Segment Start: RECORDS SHOWN
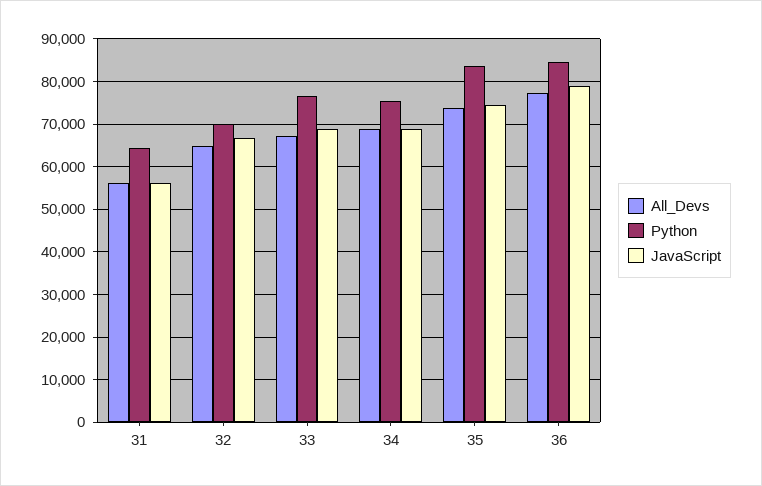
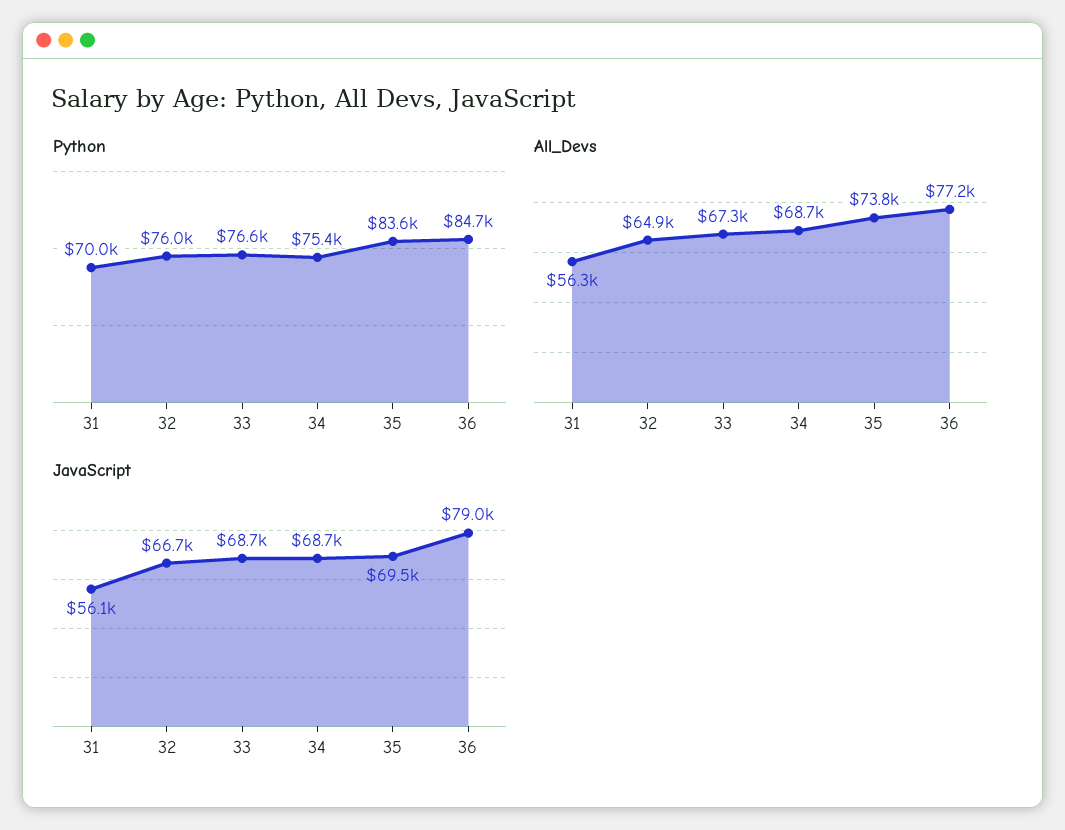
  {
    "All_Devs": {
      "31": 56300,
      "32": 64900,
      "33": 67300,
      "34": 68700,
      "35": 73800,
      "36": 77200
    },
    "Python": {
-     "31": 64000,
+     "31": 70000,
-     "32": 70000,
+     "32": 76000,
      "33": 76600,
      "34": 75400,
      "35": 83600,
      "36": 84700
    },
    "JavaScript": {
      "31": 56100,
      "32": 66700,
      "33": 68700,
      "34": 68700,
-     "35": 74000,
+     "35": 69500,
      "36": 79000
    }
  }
Segment End: RECORDS SHOWN
◆ TASK INSTRUCTIONS:
Excluding all pictures, reproduce the records exactly as they appear above.

◆ RESPONSE TO THE TASK:
  {
    "All_Devs": {
      "31": 56300,
      "32": 64900,
      "33": 67300,
      "34": 68700,
      "35": 73800,
      "36": 77200
    },
    "Python": {
-     "31": 64000,
+     "31": 70000,
-     "32": 70000,
+     "32": 76000,
      "33": 76600,
      "34": 75400,
      "35": 83600,
      "36": 84700
    },
    "JavaScript": {
      "31": 56100,
      "32": 66700,
      "33": 68700,
      "34": 68700,
-     "35": 74000,
+     "35": 69500,
      "36": 79000
    }
  }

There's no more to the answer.